Dieta rica em gordura e Fusimonas intestini : um efeito sinérgico no aumento de peso
Reconhece-se que uma dieta rica em gordura, especialmente gordura saturada, aumenta o risco de obesidade e as suas comorbilidades metabólicas. Contudo, não se sabe até que ponto certos metabolitos (como os ácidos gordos de cadeia longa) produzidos pelas bactérias da microbiota intestinal influenciam a patogénese destas doenças. Uma equipa japonesa tem vindo a estudar as Lachnospiraceae, uma família bacteriana da microbiota intestinal associada à obesidade e à diabetes tipo 2 em estudos anteriores. Demonstrou que uma das suas espécies comensais, Fusimonas intestini, está significativamente mais presente nos casos de obesidade e hiperglicemia, tanto nos ratos como no homem.
Para identificar uma potencial relação causal entre esta espécie e a obesidade, os investigadores compararam ratos cuja microbiota intestinal era colonizada par Escherichia coli e F. intestini ou apenas por E. coli, alimentados com uma dieta normal ou rica em gordura. Verificaram um aumento significativo do peso corporal e da gordura corporal apenas nos ratos alimentados com uma dieta rica em gordura e colonizados com F. intestini, mesmo em quantidades muito reduzidas. Além disso, os ratos apresentaram um aumento dos níveis plasmáticos de colesterol, bem como da expressão de TNF-α pro-inflamatório, de proteínas de ligação aos lipopolissacáridos e de genes codificadores da leptina. Ao colonizar ratos gnotobióticos com F. intestini e 9 espécies representativas da microbiota humana, os investigadores recuperaram este ganho de massa gorda. Estes resultados sugerem que o consumo elevado de gorduras alimentares e F. intestini atuam em sinergia para alterar o metabolismo do hospedeiro.

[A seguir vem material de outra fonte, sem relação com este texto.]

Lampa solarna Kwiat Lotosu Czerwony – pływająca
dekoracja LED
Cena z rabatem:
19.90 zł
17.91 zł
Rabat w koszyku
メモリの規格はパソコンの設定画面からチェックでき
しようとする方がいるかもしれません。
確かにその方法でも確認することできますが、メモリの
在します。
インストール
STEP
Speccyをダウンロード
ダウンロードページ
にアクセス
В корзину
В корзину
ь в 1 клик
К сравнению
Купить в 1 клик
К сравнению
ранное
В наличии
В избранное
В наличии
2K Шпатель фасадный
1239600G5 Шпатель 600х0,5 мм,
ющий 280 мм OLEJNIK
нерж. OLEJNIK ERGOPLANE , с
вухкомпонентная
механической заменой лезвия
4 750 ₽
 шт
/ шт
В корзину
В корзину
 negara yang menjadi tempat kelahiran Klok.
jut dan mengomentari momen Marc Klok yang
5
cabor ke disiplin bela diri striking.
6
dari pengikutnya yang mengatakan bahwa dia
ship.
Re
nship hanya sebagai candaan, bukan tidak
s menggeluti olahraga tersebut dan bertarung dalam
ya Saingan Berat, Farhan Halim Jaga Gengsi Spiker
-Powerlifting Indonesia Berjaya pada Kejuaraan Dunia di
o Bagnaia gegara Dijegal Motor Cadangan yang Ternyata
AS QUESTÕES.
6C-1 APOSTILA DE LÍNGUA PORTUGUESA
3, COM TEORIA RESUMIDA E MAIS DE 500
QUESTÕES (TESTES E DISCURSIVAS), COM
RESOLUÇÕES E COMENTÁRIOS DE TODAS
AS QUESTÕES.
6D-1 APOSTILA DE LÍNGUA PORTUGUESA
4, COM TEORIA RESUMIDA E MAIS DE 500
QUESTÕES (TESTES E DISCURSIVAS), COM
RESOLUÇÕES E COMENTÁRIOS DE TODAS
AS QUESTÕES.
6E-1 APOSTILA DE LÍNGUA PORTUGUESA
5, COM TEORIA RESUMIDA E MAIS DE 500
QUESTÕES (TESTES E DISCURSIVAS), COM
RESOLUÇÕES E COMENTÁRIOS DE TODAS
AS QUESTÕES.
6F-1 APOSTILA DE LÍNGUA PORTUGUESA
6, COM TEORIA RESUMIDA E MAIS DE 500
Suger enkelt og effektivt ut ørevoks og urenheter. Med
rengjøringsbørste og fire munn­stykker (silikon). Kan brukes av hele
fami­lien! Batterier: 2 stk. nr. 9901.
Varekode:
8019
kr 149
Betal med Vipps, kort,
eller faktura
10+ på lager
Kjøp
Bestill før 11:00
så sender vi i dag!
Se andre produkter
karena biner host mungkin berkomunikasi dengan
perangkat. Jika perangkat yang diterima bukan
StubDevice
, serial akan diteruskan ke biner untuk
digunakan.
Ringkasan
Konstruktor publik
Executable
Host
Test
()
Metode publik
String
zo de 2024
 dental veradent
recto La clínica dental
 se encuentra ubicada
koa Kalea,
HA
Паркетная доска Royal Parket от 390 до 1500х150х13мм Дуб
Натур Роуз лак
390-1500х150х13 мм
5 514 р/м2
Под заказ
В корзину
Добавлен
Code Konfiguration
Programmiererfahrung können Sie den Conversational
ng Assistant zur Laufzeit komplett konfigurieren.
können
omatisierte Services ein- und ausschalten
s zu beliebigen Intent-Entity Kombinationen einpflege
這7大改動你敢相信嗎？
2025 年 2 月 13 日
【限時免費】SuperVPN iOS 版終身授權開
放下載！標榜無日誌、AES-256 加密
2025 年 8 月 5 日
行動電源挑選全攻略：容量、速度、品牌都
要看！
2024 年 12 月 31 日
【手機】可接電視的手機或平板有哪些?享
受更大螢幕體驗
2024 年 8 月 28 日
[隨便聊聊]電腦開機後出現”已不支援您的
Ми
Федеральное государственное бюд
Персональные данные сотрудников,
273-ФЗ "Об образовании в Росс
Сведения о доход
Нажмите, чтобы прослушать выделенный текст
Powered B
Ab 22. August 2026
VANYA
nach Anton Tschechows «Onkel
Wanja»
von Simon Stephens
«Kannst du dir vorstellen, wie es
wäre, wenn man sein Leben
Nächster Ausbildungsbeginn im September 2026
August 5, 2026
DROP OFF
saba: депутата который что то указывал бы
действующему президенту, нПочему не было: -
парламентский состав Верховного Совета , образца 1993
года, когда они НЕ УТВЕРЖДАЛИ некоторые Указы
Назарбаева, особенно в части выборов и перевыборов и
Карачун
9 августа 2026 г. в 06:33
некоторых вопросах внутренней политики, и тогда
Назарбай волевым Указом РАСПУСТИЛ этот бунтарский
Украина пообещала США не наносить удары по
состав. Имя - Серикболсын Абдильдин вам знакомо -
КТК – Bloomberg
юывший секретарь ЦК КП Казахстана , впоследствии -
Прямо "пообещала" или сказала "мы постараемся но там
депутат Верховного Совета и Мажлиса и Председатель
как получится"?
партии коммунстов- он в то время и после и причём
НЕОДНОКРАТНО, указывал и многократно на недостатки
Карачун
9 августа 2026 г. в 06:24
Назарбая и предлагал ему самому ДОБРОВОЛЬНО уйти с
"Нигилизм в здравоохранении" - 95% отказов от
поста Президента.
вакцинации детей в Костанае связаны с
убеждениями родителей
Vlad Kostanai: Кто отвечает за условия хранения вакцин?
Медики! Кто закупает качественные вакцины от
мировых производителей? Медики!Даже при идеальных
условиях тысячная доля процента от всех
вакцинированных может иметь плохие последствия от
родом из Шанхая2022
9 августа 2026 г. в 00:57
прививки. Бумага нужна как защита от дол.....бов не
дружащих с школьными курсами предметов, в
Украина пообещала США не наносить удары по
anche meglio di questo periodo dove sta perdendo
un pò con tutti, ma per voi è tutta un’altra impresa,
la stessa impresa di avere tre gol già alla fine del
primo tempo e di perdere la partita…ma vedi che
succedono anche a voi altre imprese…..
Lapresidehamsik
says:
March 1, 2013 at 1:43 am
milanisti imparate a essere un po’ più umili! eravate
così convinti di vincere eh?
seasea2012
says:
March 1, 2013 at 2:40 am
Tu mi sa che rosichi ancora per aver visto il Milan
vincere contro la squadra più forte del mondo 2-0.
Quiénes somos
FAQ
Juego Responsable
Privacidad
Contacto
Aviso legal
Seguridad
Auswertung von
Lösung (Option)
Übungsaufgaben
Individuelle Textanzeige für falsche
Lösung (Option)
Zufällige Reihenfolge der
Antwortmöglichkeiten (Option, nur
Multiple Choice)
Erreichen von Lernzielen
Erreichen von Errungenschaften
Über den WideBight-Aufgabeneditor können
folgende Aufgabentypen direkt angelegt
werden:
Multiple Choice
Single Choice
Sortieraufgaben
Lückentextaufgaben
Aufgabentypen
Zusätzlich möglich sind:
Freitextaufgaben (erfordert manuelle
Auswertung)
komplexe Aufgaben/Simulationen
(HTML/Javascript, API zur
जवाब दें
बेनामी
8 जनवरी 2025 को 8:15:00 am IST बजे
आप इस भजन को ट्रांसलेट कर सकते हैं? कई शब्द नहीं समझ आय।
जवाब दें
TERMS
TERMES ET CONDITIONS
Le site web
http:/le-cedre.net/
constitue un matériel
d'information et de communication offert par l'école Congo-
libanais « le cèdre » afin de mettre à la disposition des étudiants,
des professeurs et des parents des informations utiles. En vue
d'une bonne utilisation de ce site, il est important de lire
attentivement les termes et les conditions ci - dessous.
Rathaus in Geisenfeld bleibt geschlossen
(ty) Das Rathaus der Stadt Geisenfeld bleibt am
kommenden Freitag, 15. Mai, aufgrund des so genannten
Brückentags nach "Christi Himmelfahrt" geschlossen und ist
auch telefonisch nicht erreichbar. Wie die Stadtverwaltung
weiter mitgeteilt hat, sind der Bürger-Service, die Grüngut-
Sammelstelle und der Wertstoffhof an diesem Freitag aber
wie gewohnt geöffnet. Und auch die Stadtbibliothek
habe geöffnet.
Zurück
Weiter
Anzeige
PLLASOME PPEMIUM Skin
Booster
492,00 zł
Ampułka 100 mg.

Alteração do metabolismo lipídico e da impermeabilidade intestinal
Os investigadores descobriram que a F. intestini produzia uma abundância de vários ácidos gordos de cadeia longa. Na dieta rica em gordura, a microbiota intestinal colonizada por estas bactérias continha duas vezes mais elaidato, um ácido gordo trans conhecido por aumentar o risco de doenças cardiovasculares, obesidade e resistência à insulina. Continha também mais ácidos gordos saturados, como o palmitato, o estearato e o margarato. Segundo os investigadores, a dieta rica em gordura leva a uma sobre-expressão de genes microbianos envolvidos na produção de lípidos, nomeadamente FadR (Fatty acid metabolism regulator) que regula o metabolismo dos ácidos gordos. As suas análises do sangue e dos tecidos sugerem que os metabolitos de F. intestini degradam a barreira intestinal, conduzindo à endotoxemia que promove o desenvolvimento da obesidade.
Este estudo destaca um dos mecanismos moleculares que ligam a microbiota intestinal e a obesidade através da produção excessiva de metabolitos lipídicos. Segundo os autores, um maior conhecimento do metabolismo das bactérias da microbiota intestinal poderá abrir caminho a novas opções terapêuticas para a obesidade.